The laws “make a ton of sense” but have created a complicated legislative landscape, says Tim Buckley, the NCAA’s senior vice president for external affairs. “The NCAA is making changes, but our ability to be an effective national governing body is being tested like never before. This patchwork (of state legislation) is challenging in a number of different ways.
“The lack of coherent and consistent consumer protection in these laws: some require agent certification, some don’t. Some require financial literacy programs, others don’t. Athletes and their families are left to wonder if they’re dealing with a bad actor or an honest broker. There’s a bit of an arms race going on with some states trying to outdo one another for a competitive advantage for their (state institutions).”
Lydia Tealer, executive associate athletic director at Florida, noted that a recent state law in fellow Southeastern Conference member Missouri allows athletes who commit to a college in their home state to become immediately eligible for NIL deals while they are still in high school.
Some Want Federal Direction
The bottom line for the NCAA and many college sports administrators is for federal legislation that would preempt all those state laws. A bipartisan trio of U.S. senators—Cory Booker (D-N.J.), Richard Blumenthal (D-Conn.) and Jerry Moran (R-Kan.)—released a draft NIL bill and several others, including Ted Cruz (R-Texas), are involved in the process. The proposals differ but would grant the NCAA power to set NIL standards for colleges and athletes. Skepticism about the NCAA’s historic intransigence is expected to make the effort a heavy lift.
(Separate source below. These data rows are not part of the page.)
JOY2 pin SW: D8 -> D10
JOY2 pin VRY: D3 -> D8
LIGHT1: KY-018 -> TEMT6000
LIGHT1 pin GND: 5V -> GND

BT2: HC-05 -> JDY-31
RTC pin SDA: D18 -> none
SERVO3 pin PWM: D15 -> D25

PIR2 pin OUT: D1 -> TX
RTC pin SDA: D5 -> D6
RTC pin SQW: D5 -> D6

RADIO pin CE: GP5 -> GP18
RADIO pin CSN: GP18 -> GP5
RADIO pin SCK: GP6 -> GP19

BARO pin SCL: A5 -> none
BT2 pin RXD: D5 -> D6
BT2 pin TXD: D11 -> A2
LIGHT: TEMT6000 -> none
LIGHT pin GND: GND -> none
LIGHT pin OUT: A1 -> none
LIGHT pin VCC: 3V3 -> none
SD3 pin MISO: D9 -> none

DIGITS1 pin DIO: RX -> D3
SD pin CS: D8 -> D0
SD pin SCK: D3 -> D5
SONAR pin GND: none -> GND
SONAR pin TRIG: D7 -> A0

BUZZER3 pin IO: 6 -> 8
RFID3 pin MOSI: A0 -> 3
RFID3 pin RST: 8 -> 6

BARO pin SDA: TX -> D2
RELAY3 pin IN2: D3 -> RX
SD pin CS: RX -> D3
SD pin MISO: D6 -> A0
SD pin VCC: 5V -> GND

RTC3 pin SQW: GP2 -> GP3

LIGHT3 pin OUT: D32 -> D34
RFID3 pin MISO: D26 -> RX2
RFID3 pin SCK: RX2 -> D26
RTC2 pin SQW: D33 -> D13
Thirty-five states allow sports betting and the Iowa/Iowa State scandal is either an anomaly or the tip of the iceberg. Buckley approvingly cited an Ohio law passed this year that allows gaming regulators to exclude from the state’s betting market anyone who threatens violence against athletes or sports officials, “where the threat is related to sports gaming.”
The panel generally extolled the virtues of college sports. Tealer noted that the $4 billion in athletic scholarships awarded in 2019-20 by the more than 2,000 U.S. colleges with varsity athletic programs is second only to the benefits provided by the GI Bill.
“Unlike any other part of the world, athletics is a fundamental part (of society),” says Angel Mason, athletic director at Berry College. “We use sports to provide access, as a way to build value. When employers look at a stack of applications, student athletes stand out. It develops our ability to think about more than just ourselves, the ability to fail and get back up. It’s fundamental to who we are in the U.S.”
A few proposed laws, notably one in California, would institute revenue-sharing plans for college athletics.
“You’re talking about a fundamentally different relationship between the athletes and the school,” says former NCAA long jump champion Kendall Spencer, who holds a law degree from Georgia and hopes to qualify for next year’s Olympics in Paris. “This is going to become more of a business arrangement based on men’s basketball and football with no conversation of the impact of what’s going to happen to Olympic sports.
“It’s pushing student athletes in direction of being employees of the university instead of student athletes.”
Mark Wolf is a senior editor at NCSL.